Il y a des samedis où l’on travaille plus fort à la maison que toute la semaine au travail…
Ce matin, les devoirs avec les enfants ont été assez exigeants. Ils en ont beaucoup, et je reste sobre quand je dis «beaucoup». En plus, FX a de la difficulté avec les fractions. Pour tout vous dire, ça ne rentre carrément pas! Comme son prof n’a pas réussi à lui expliquer cette notion clairement et comme j’ai volontairement évité de choisir le métier d’enseignant, je n’y parviendrai certainement pas mieux de mon côté.
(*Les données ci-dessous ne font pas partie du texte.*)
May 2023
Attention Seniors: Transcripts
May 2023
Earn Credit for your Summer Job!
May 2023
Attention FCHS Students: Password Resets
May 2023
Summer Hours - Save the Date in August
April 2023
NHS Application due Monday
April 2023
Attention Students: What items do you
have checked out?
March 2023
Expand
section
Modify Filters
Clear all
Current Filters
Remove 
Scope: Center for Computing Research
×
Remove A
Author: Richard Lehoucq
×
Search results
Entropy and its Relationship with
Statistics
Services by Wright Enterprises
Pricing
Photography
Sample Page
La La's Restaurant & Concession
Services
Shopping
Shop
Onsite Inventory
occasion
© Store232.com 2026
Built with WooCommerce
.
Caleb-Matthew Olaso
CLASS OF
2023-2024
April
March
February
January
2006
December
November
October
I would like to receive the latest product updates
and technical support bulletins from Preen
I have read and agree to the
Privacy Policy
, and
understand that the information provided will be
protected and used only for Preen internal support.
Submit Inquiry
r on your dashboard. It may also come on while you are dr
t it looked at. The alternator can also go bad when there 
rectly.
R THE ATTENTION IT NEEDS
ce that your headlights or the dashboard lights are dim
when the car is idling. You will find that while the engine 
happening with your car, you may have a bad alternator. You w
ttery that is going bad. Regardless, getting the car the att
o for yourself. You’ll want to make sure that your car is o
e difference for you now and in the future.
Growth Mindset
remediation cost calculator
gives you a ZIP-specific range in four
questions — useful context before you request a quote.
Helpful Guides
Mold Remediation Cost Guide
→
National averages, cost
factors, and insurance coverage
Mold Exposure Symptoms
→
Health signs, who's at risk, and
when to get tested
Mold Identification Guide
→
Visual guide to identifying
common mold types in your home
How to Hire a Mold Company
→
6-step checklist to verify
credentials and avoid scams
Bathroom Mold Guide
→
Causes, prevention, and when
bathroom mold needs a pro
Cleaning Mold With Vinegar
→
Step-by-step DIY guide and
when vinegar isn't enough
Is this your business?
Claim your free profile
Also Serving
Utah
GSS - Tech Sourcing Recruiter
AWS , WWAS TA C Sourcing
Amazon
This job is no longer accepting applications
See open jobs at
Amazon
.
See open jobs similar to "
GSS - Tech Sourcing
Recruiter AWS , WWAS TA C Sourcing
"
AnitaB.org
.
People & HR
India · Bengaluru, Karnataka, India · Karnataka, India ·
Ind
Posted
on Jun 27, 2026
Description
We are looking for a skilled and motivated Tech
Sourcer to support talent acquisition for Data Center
Mais bon, il faut ce qu’il faut!
Alors, après le marathon des devoirs, l’heure du dîner, le ramassage de ce qui traîne, le lavage et toutes les activités de l’après-midi, je décide de prendre une pause. Mais Crème anglaise me désigne l’horloge, et nos quatre requins qui tournent autour de la table. Il est 17h 30, ils sont affamés. Au diable la pause! Je commence le souper.
Aussitôt que je dépose un bol de légumes ou de biscottes sur la table et que je tourne le dos, j’entends «beding bedang, scrountche, scrountche, beding bedang». Ils se bousculent , s’empiffrent, puis déguerpissent avant que je puisse leur crier: «On ne touche pas, c’est pour souper!»
Finalement, nous nous asseyons devant un bon repas. Un jambon braisé à la root beer, accompagné de lentilles sautées avec maïs et pois verts parfumés aux herbes fraîches.
– C’est quoi, ça? demande FX.
– Beurk!, proteste Optimus.
– I don’t like it, déclare Professeur Tournesol.
– Ouin! Maman nous sert pas ça, elle! renchérit ma fille.
L’heure du souper se déroule aussi bien que le laissaient présager leurs commentaires! Après de longues minutes de négociation et des «c’est bon pour la santé», rien ne va plus. Ils rouspètent et se chamaillent. C’est un vrai tintamarre.
– Ok, je vais aller m’asseoir un peu. Je viendrai t’aider à ramasser plus tard, dis-je en me levant de table.
– No, no, no. On ramasse maintenant et on se repose ensuite, insiste Crème anglaise.
– Pas question! Je prends une pause.
– Je peux sortir de table?, demande FX.
– Je parle avec Crème anglaise, attends. Je ne ramasse pas maintenant. Là, je suis fatigué.
– Je peux sortir de table?
– Pascal! You help first, rest later!
– Je peux sortir de table?
- HEILLE ÇA SUFFIT! J’PARLE
Je crois que le toit de la maison a levé l’espace d’un instant. Mon «Heille, ça suffit!» était de la force de quatre Pavarotti qui se cognent le petit orteil en même temps.
Mon fils se lève et monte dans sa chambre. Il demandait simplement à sortir de table quand tous les autres étaient partis sans le demander. Lui, il avait suivi la règle.
Je respire un bon coup. J’emprunte les escaliers et rejoins mon fils.
– FX, je… je suis désolé. Je n’avais pas à crier.Tu as bien fait, tantôt. J’ai oublié d’être un papa un instant.
– … J’accepte tes excuses, papa. Si tu risques de l’oublier, tu peux l’écrire dans ton Ipad. Il y a un aide-mémoire dedans.
– Oui… c’est une bonne idée. On se fait un câlin?
– Oui… Et… ils étaient pas si pire que ça, ton jambon et tes légumes.
– Ah oui? Ça tombe bien, je vais te faire un sandwich avec ce qui reste.
– Euh… ben… non merci. Une fois par année, c’est assez pour moi.